O Vocabulário de Rebelo Gonçalves, apesar de editado em 1966, continua a ser a referência para a elaboração de obras lexicográficas e para o esclarecimento de muitas dúvidas. Enquanto não sair do prelo a nova edição revista do Vocabulário de Rebelo Gonçalves ou um novo elaborado pela Academia das Ciências de Lisboa que venha a ser reconhecidamente a referência lexicográfica para o Português europeu, aquele continuará a ser a base por excelência para a elaboração de dicionários e para a resolução de dúvidas lexicais (para a norma europeia do Português).

Ao contrário do que refere, a última reforma ortográfica não data de 1973, uma vez que a lei promulgada nesse ano em Portugal é apenas uma revisão e simplificação de determinados pontos do acordo ortográfico de 1945, que o Brasil não ratificou.

Quanto à flexão acentuada graficamente do verbo adequar no pretérito perfeito do indicativo (adequámos), o paradigma dos verbos regulares da 1.ª conjugação prevê, em Portugal e não no Brasil, que se acentue as formas da primeira pessoa do plural do pretérito perfeito do indicativo (que em Portugal se pronunciam com a aberto) para se distinguir das formas do presente do indicativo (que em Portugal se pronunciam com a fechado): comprámos/compramos, lavámos/lavamos, registámos/registamos, etc. Portanto, a conjugação apresentada no Dicionário Priberam da Língua Portuguesa está de acordo com o estabelecido no acordo ortográfico em vigor em Portugal.




Uso, frequentemente, o vosso dicionário para esclarecer algumas dúvidas de palavras no português europeu. Ultimamente tenho me deparado com algumas escritas enviesadas a propósito do novo acordo ortográfico. É nesse sentido que mais recorro ao vosso dicionário, uma vez que esclarecem as palavras de dupla grafia. Tem sido bastante útil e parabenizo-vos pelo projeto. Porém, reparei que a palavra contacto, no vosso dicionário, surge como grafia única, quando deverá ser de dupla grafia (contacto ou contato).
Como previsto pelo texto do Acordo Ortográfico de 1990, as duplas grafias são registadas no Dicionário Priberam nos casos em que a chamada "norma culta" hesita entre a prolação e o emudecimento das consoantes -c- e -p-. A "norma culta", que o texto legal tantas vezes invoca como critério para aproximar a grafia da pronúncia, é difícil de aferir, pelo que, para as opções do dicionário ou do corrector ortográfico do FLiP, a Priberam levou em consideração a transcrição fonética ou as indicações de pronúncia (ortoépia) registadas em dicionários e vocabulários.

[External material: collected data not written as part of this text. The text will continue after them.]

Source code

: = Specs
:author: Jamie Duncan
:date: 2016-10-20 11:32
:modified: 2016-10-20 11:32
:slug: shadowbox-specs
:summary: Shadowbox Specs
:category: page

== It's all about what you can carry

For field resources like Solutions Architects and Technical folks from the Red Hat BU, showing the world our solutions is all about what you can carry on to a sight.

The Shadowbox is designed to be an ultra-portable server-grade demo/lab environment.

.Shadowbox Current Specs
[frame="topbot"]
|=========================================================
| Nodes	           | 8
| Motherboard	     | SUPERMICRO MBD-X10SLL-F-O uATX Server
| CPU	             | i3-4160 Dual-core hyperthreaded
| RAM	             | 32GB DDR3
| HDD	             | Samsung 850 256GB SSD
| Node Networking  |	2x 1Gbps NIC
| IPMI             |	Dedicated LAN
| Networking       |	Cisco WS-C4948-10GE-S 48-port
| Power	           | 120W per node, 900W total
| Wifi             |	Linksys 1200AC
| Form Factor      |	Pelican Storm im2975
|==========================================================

Nas ferramentas da Priberam para o português europeu, a grafia da palavra contacto não sofre alteração com a aplicação do Acordo Ortográfico de 1990 uma vez que, na norma europeia do português, o -c- é maioritariamente pronunciado, como poderá verificar pela consulta de dicionários ou vocabulários com transcrição fonética ou ortoépica, nomeadamente no Vocabulário da Língua Portuguesa de Rebelo Gonçalves, no Dicionário da Língua Portuguesa Contemporânea da Academia das Ciências de Lisboa ou no Grande Dicionário de Língua Portuguesa da Porto Editora. Este caso é semelhante a outros em que a consoante é pronunciada (ex.: adaptar, facto, intelectual, pacto, secção) e que, consequentemente, não sofrem alteração no português europeu com a aplicação do Acordo Ortográfico de 1990.

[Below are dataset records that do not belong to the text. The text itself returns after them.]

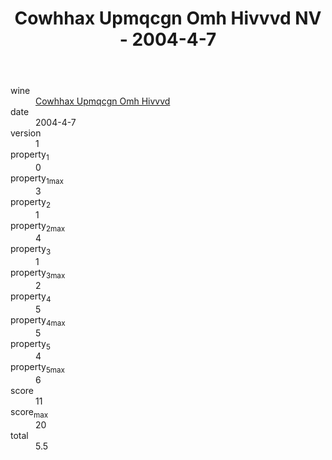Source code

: :PROPERTIES:
:ID:                     3dadf819-28df-483a-8017-cbe5f6b8ffec
:END:
#+TITLE: Cowhhax Upmqcgn Omh Hivvvd NV - 2004-4-7

- wine :: [[id:71b6854c-eb69-459c-8f3d-252a52bbe9d7][Cowhhax Upmqcgn Omh Hivvvd]]
- date :: 2004-4-7
- version :: 1
- property_1 :: 0
- property_1_max :: 3
- property_2 :: 1
- property_2_max :: 4
- property_3 :: 1
- property_3_max :: 2
- property_4 :: 5
- property_4_max :: 5
- property_5 :: 4
- property_5_max :: 6
- score :: 11
- score_max :: 20
- total :: 5.5


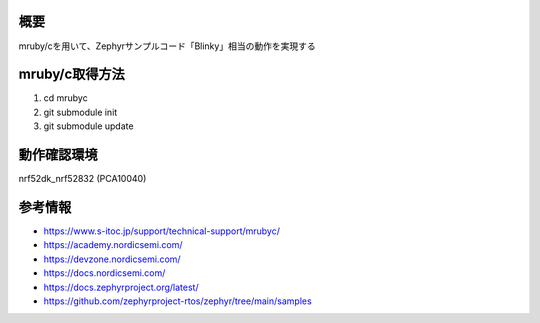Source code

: 概要
********
mruby/cを用いて、Zephyrサンプルコード「Blinky」相当の動作を実現する

mruby/c取得方法
********
#. cd mrubyc
#. git submodule init
#. git submodule update

動作確認環境
********
nrf52dk_nrf52832 (PCA10040)

参考情報
********
* https://www.s-itoc.jp/support/technical-support/mrubyc/
* https://academy.nordicsemi.com/
* https://devzone.nordicsemi.com/
* https://docs.nordicsemi.com/
* https://docs.zephyrproject.org/latest/
* https://github.com/zephyrproject-rtos/zephyr/tree/main/samples
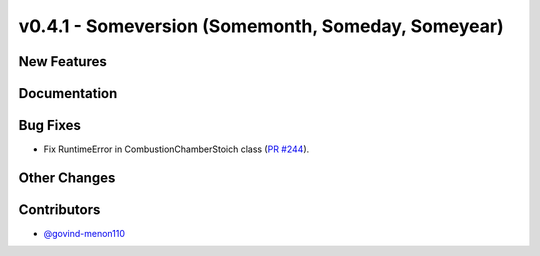v0.4.1 - Someversion (Somemonth, Someday, Someyear)
+++++++++++++++++++++++++++++++++++++++++++++++++++

New Features
############

Documentation
#############

Bug Fixes
#########
- Fix RuntimeError in CombustionChamberStoich class
  (`PR #244 <https://github.com/oemof/tespy/pull/244>`_).

Other Changes
#############

Contributors
############
- `@govind-menon110 <https://github.com/govind-menon110>`_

As grafias referidas não são necessariamente as mesmas no português do Brasil, pois as diferenças de pronúncia entre a norma europeia do português e a norma brasileira fazem com que, mesmo após a aplicação do Acordo Ortográfico, sejam privilegiadas grafias diferentes em cada uma das normas (ex.: académico, facto, receção, secção, na norma europeia; acadêmico, fato, recepção, seção, na norma brasileira).